■ EXTRACT TO READ:
··········

MHG31356 - Cemetery, St. Mary's Church, Wardlaw


The cemetery to St Mary's parish church. Some of the stones are said to have been moved here from Dunballoch when the parish church was re-established here in the early 13th century.

Type and Period (1)

  • CEMETERY (Norse to 19th Century - 1220 AD to 1900 AD)

Protected Status

Full Description

(NH 5495 4570) St Mary's Church (NR) (In Ruins)
OS 6"map, Inverness-shire, 2nd ed., (1906)

The remains of church of former parish of Wardlaw which was incorporated in Kirkhill 1618. This church, dedicated to St Mary, was successor to NH54SW1 which is said to have been removed 1220.
The remains consist of gable against the west gable of mortuary chapel which was built in 1722. Local tradition says that the tombstones from earlier site were removed to this burial ground, Where Jolly notes numerous cup-marked stones and refers to 'a fragment of a very beautfiul cross'.

··········

■ DATA PROVIDED:

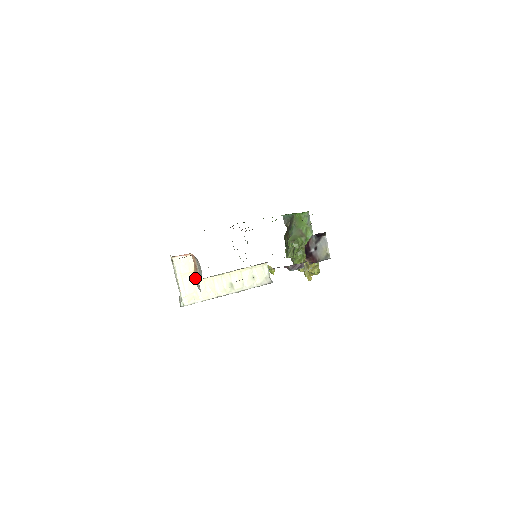
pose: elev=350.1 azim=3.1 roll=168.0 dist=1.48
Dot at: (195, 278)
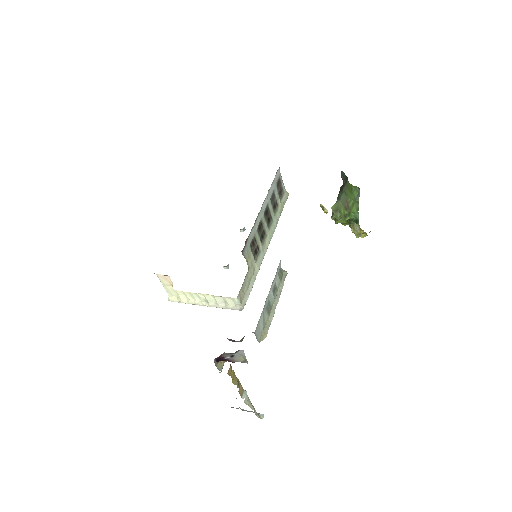
Dot at: occluded
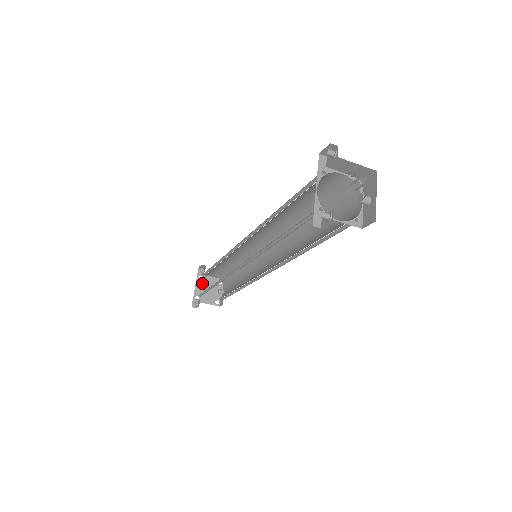
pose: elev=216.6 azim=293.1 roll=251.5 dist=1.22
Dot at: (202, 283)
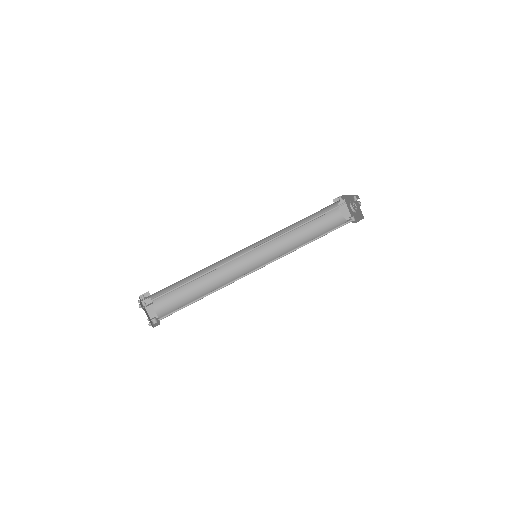
Dot at: occluded
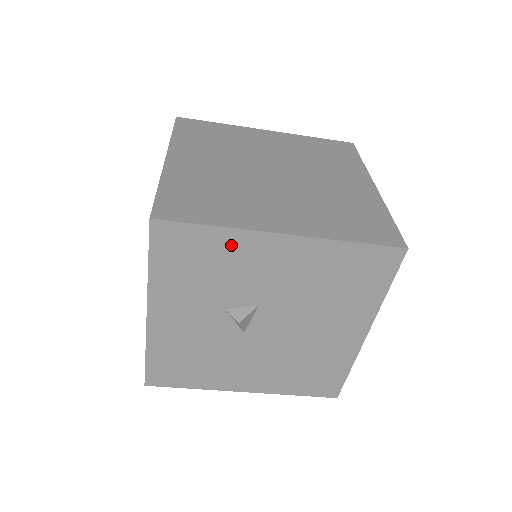
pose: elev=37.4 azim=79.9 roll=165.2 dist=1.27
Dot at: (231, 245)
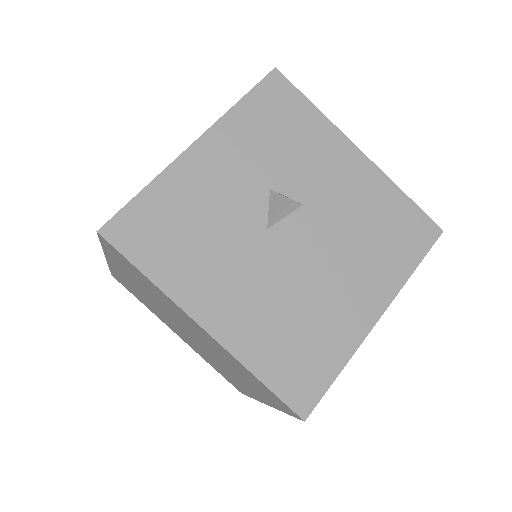
Dot at: (317, 130)
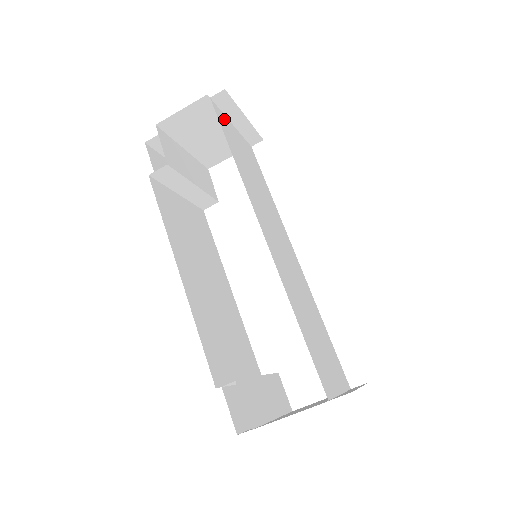
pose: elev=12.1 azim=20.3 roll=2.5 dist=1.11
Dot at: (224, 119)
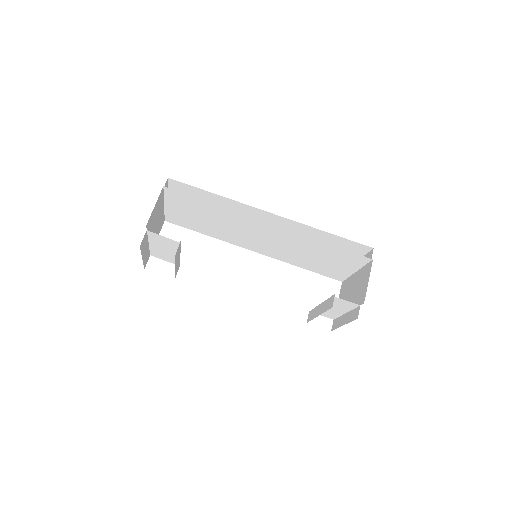
Dot at: (171, 199)
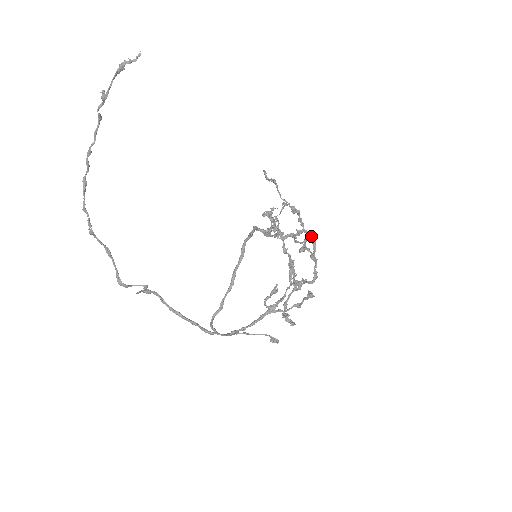
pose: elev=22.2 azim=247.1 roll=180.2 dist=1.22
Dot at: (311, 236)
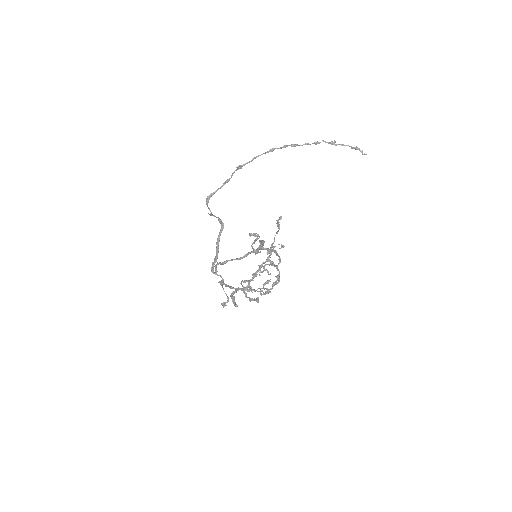
Dot at: (279, 273)
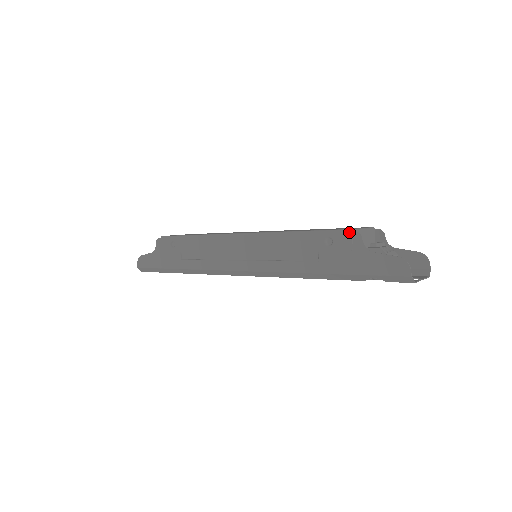
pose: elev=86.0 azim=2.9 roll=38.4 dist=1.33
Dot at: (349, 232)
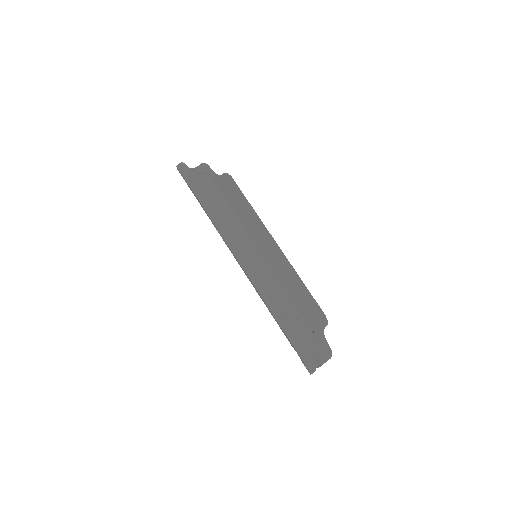
Dot at: (308, 328)
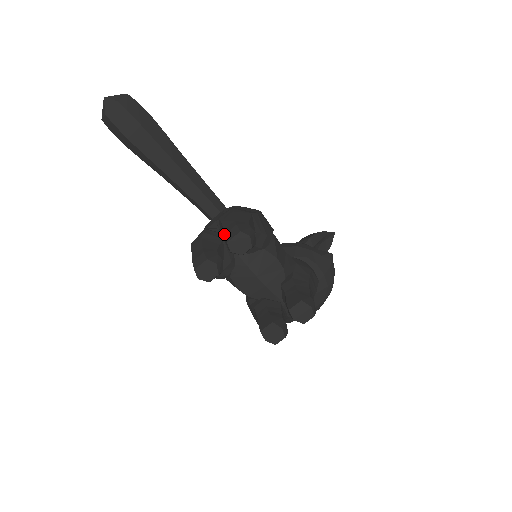
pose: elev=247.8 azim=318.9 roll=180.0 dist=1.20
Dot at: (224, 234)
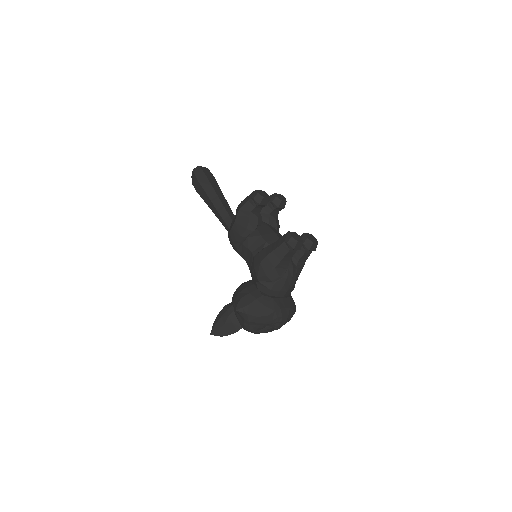
Dot at: (270, 195)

··········

■ TO BE DONE:
1. List every distinct four-digit year mentioned in the cemetery record, in the order each first appears.
2. Reproduce the cemetery record from "Full Description" to "been removed 1220.".

■ EXPECTED RESPONSES:
1. 1220, 1900, 1906, 1618, 1722

2.
Full Description

(NH 5495 4570) St Mary's Church (NR) (In Ruins)
OS 6"map, Inverness-shire, 2nd ed., (1906)

The remains of church of former parish of Wardlaw which was incorporated in Kirkhill 1618. This church, dedicated to St Mary, was successor to NH54SW1 which is said to have been removed 1220.